• **Assigned task 1**: In the comments on bilum designs, whom does Martin Hadlow say Raymond should contact to take the idea forward?
• **Assigned task 2**: Restate the comments on bilum designs from "Our pride and" up to and including "across the world.", swapping "handicrafts" for "crafts".
• **Assigned task 3**: Carry on the comments on bilum designs from the point where they stop.

• **Text under study**:
We are being robbed and the government isn't doing anything about it.

Our pride and identity has to be protected.

Martin Hadlow

Your correspondent may wish to seek to have 'bilum design and production' included on the UNESCO Intangible Cultural Heritage List.

The list covers unique handicrafts, music, costumes, festivals and so on from across the world.

Examples of traditions include 'artisanal know-how and culture of baguette bread' (France), 'Nordic clinker boat traditions' (Iceland and others), camel racing (Oman), falconry (Mongolia, Kazakhstan and others), Gamelan (Indonesia), and 'Carolinian wayfinding and canoe making' (Federated States of Micronesia)..

Raymond should contact the PNG National Commission for UNESCO should he wish to take the idea forward.

Chris Overland

Raymond has raised a significant issue and in so doing exposes a veritable witches brew of tricky problems.

Rightly, he regards the use of traditional billum designs for other purposes as what is commonly called 'cultural appropriation'.

This is a highly contentious issue at the moment because some people, especially those who regard themselves as 'woke', are expressing outrage and indignation at what they see as cultural theft.

Their displeasure is visited most especially upon those who, for example, have the temerity to adopt forms of dress or decoration or behaviour that are not deemed consistent with their own ethnic traditions.

To my mind, this way of thinking is actually a form of racism whereby it is deemed impermissible for a person from one ethnicity or nationality to adopt the dress or hair style or music of another ethnic or national group.

The truth is that this process has been an integral part of the development of human societies. In fact, begging, borrowing or stealing other peoples' ideas drives socio-cultural and economic change across the globe.

China has over the last 30 years or so consciously made an effort to do exactly this in order to achieve close to economic and military parity with its great competitor, the USA.

Just to add a layer of complexity to an already vexed issue, Raymond mentions the notion of copyright as it might apply to traditional patterns and designs, whether they be for billums or other traditional forms of craft or art.

(Stored data entries)

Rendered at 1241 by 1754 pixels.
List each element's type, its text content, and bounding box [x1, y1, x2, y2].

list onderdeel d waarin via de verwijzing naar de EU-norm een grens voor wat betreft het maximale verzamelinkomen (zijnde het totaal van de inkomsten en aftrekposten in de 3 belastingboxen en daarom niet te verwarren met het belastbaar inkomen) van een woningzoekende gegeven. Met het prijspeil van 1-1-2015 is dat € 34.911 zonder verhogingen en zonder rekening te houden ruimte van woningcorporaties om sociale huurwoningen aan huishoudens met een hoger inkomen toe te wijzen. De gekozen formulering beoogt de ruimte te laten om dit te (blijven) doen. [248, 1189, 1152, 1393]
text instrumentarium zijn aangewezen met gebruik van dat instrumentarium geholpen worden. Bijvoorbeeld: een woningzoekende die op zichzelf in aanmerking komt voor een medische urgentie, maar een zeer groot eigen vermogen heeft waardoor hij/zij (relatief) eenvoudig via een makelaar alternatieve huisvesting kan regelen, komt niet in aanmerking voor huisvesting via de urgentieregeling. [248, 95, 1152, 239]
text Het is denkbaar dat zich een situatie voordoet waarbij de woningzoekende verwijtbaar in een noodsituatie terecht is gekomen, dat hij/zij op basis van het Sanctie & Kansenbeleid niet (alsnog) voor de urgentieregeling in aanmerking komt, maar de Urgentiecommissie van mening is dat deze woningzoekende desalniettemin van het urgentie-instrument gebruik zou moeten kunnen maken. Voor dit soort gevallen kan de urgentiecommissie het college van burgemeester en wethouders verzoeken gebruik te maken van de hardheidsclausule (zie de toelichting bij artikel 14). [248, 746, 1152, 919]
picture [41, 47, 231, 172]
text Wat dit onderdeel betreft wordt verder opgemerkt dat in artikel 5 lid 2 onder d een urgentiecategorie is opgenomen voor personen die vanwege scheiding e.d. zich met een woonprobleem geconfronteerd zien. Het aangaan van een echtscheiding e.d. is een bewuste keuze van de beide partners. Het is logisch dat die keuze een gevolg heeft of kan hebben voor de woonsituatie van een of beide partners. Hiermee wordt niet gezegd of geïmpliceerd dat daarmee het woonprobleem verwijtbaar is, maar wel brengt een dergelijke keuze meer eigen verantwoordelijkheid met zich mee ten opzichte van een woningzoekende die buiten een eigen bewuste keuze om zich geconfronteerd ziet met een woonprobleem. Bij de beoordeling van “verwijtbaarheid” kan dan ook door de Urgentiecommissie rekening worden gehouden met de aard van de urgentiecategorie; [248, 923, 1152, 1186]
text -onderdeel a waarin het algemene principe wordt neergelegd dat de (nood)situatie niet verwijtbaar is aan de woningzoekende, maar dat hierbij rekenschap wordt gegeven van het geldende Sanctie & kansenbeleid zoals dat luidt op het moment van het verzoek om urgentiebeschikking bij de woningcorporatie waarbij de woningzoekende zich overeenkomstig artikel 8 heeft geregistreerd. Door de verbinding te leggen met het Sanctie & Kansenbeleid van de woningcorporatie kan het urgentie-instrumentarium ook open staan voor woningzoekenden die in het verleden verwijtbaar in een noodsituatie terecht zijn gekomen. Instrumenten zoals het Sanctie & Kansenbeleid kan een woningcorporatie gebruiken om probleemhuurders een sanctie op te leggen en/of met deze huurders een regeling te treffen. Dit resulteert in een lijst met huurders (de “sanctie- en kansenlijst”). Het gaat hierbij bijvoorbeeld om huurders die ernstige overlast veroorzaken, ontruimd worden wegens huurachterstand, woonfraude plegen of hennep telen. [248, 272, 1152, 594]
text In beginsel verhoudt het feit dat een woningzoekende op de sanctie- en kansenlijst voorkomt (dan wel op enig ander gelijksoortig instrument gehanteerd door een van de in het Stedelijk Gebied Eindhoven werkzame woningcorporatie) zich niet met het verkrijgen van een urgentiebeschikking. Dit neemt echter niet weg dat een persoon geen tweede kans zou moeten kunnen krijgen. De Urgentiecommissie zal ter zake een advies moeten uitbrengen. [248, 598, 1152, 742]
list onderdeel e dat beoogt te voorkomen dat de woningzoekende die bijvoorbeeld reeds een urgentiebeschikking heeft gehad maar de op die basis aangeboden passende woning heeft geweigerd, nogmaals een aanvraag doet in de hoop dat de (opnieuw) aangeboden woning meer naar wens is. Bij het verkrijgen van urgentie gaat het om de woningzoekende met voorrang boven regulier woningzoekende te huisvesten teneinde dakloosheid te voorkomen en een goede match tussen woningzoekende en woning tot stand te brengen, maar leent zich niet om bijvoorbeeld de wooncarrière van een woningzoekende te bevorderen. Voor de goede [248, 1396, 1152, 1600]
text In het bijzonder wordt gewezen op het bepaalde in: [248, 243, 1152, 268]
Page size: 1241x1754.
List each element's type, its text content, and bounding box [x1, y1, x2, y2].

• **Answer 1**: The PNG National Commission for UNESCO.

• **Answer 2**:
Our pride and identity has to be protected.

Martin Hadlow

Your correspondent may wish to seek to have 'bilum design and production' included on the UNESCO Intangible Cultural Heritage List.

The list covers unique crafts, music, costumes, festivals and so on from across the world.

• **Answer 3**:
I have had very little exposure to the law as it pertains to copyright but what I have learned is that it is a diabolically complex area of the law.

There have been and continue to be hugely expensive cases revolving around things like who owns the proprietary rights to the name 'Ugg Boots' or other brands, as well as things like the design of items such as footwear, hand bags, machinery and so forth.

In Australia, trying to figure out a way to protect the rights of the First Nations peoples with respect to their traditional designs is still a work in progress.

For example, some white artists want to paint in the dot painting style used by First Nations peoples since time immemorial. Is this theft or merely paying respect to a style of painting in the same manner as might be done for the Pre Raphaelite or Impressionist or Surrealist styles of painting?

Copying is not necessarily theft although I suppose it is a form of cultural appropriation.

To focus back on billums, I think that their value lies less in their design than in the fact that they are typically hand made artefacts.

A fabric may be printed with a design derived from traditional sources but it remains purely derivative in nature and thus has no inherent or added value beyond its purpose as a piece of clothing.

A traditionally woven billum, on the other hand, is entirely original, has utility and has been created in an entirely traditional manner. It is thus a genuinely creative piece of art. I think that this point of difference is what needs to be protected.

I do not pretend to know quite how this can be done other than creating a regulated market process in which the works of individual craft workers and artists are formally recognised, marked and perhaps even catalogued in much the same manner as the broader art market works.

What I do know is that it will be largely futile to try to stop of use of traditional billum designs in other products unless and until there is some sort of legal framework in place to facilitate this.